Re: Mr. Wallace's quotations from IBM's amended counterclaims, IBM's reference to the GPL as a "public agreement" cast in a "binding legal form," has nothing to do with the characterization of the GPL as a unilateral permission. It has been a common and unchallenged legal practice for countless years for copyright holders who wish to donate their copyrights to the public to do so by unilateral permission, generally in the form of a notice contained in the copyrighted work to that effect. Members of the public can "agree" or not "agree" to accept the permission by copying or not copying the proffered work. This is what IBM is talking about when it refers to a "public agreement" cast in a "binding legal form" and, yes, they are talking about copyright permissions. That is the subject, is it not?

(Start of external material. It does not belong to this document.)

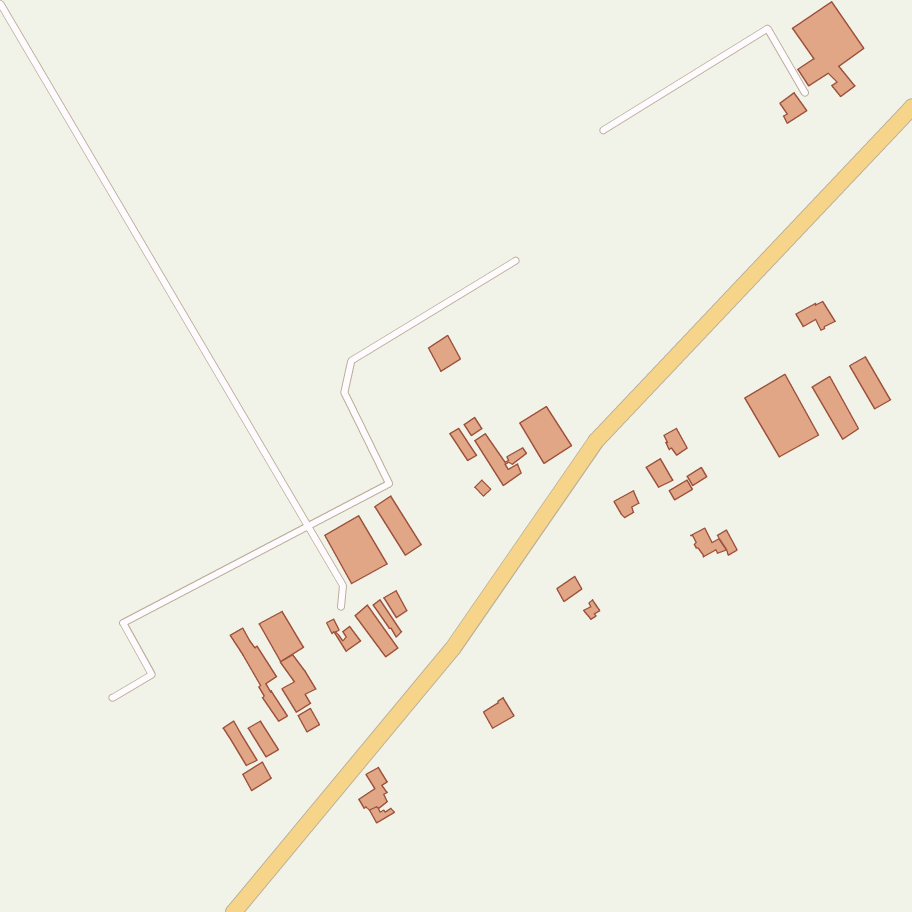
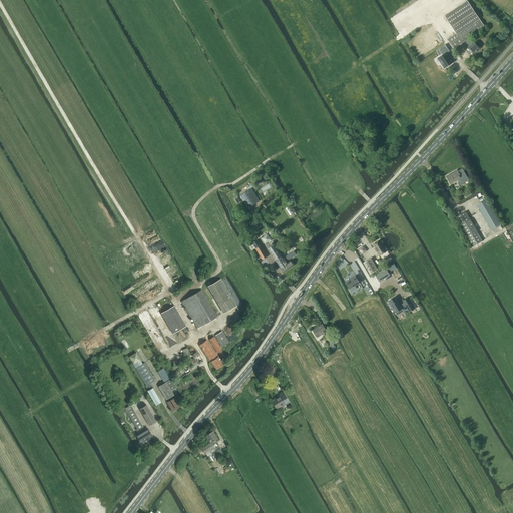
building: [745,374,818,457] -> none
building: [520,407,571,463] -> none
building: [259,611,304,661] -> [161,306,186,334]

Finally, Mr. Wallace's discussion of federal preemption is not applicable. Certainly, federal law preempts state law if there is a conflict. However, there is no conflict here, and the FSF's use of a euphemism "copyleft" does not somehow create a conflict in laws where one does not otherwise exist. The GPL is founded and can only exist on the basis of copyright law and the rights of authors to do what they want with their own work and to condition licenses to others as they see fit. There is no conflict, merely the fear of the uniformed when encountering a new exercise of freedom and rights granted by the same laws that have governed us for almost a century.

As an aside to Mr. Wallace's comments, I believe that the GPL functions as either a unilateral permission or a contract, depending upon how it is being implemented by any given party. So, for example, if a company offers you an online download of Linux and asks you to click an "I agree" button acknowledging that the download of Linux you are about to receive is subject to the GPL (and you have been given an opportunity to read the GPL before clicking), and you click, seems to me you've just entered a binding agreement called the GPL no different from a Microsoft EULA effected in the same way. By contrast, simply placing the GPL in a tarball with the code in my mind falls squarely into the category of "unilateral permission." I see no conflict here - merely a difference in administration, both equally effective.